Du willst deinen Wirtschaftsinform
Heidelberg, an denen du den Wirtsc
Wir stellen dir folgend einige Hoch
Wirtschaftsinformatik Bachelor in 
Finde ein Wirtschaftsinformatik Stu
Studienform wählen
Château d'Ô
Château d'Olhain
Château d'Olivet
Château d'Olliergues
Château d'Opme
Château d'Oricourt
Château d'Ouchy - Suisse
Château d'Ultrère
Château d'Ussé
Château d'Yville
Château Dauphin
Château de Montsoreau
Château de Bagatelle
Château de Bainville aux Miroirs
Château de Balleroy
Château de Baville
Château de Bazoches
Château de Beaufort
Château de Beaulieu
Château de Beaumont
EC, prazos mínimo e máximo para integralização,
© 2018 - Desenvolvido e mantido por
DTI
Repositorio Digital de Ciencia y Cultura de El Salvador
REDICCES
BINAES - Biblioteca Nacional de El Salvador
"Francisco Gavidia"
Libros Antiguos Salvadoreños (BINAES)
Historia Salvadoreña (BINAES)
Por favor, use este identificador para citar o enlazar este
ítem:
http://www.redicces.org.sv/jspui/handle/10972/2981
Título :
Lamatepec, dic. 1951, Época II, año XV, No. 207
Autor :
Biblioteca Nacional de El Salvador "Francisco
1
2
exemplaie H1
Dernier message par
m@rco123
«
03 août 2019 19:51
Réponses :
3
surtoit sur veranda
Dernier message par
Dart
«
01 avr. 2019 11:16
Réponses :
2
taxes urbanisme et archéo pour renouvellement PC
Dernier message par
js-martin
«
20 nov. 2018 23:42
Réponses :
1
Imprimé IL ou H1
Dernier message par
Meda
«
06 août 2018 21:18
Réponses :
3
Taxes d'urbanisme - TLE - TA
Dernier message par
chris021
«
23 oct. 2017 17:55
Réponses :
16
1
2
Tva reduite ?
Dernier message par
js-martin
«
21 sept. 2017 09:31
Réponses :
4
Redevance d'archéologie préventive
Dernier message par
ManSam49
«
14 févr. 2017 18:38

* * *

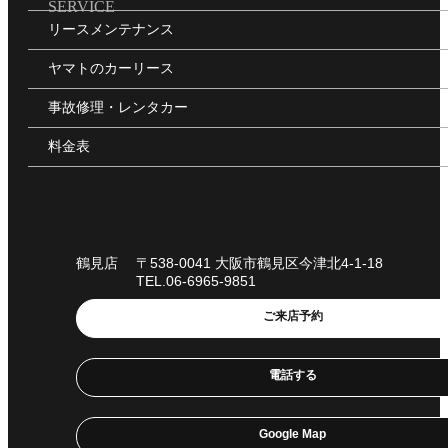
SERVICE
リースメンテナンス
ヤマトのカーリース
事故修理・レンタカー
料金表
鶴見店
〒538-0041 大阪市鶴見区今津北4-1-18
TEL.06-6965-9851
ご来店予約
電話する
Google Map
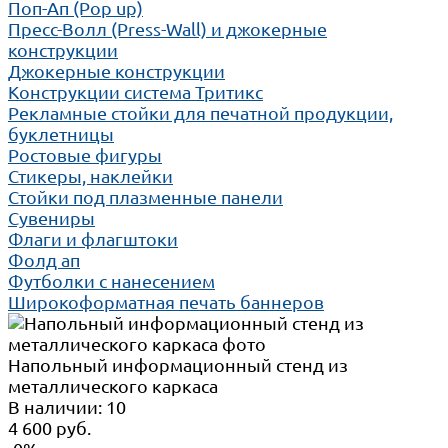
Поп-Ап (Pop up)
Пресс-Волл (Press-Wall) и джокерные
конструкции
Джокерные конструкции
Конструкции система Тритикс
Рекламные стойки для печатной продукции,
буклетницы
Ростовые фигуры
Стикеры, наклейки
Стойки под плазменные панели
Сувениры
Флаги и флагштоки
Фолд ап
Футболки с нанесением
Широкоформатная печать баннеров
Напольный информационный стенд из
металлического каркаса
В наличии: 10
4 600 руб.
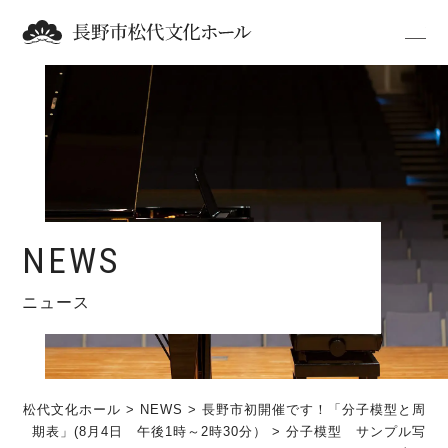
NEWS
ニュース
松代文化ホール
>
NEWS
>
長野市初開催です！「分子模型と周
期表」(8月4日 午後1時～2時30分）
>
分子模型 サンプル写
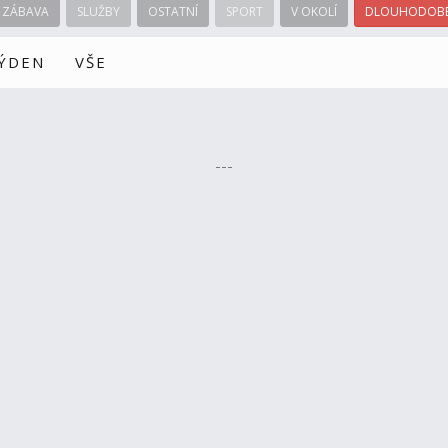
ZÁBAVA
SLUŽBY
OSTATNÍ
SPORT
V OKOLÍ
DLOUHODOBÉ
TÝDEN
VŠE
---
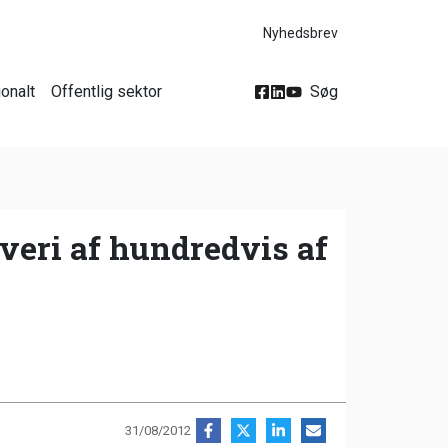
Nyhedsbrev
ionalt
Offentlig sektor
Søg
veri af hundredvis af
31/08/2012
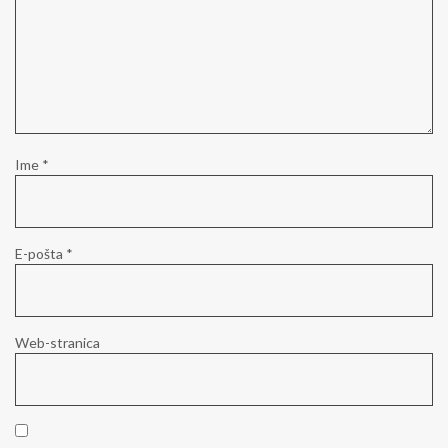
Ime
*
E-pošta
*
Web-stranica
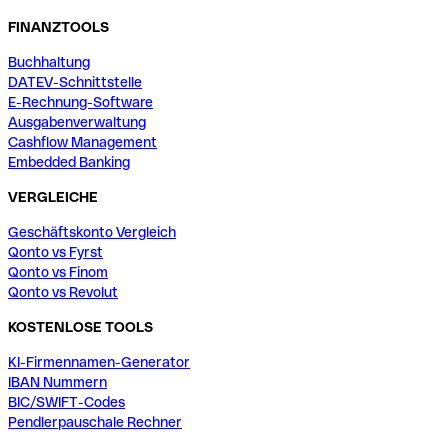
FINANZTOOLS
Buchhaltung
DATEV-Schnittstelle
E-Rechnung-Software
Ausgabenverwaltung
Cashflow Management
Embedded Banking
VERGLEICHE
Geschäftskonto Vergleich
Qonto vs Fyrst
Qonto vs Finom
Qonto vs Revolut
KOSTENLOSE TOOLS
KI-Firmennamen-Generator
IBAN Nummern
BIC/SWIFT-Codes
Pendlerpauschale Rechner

Aim of the exercise: Scan the data above and copy each line containing the word "para".

Exercise answer:
EC, prazos mínimo e máximo para integralização,
Por favor, use este identificador para citar o enlazar este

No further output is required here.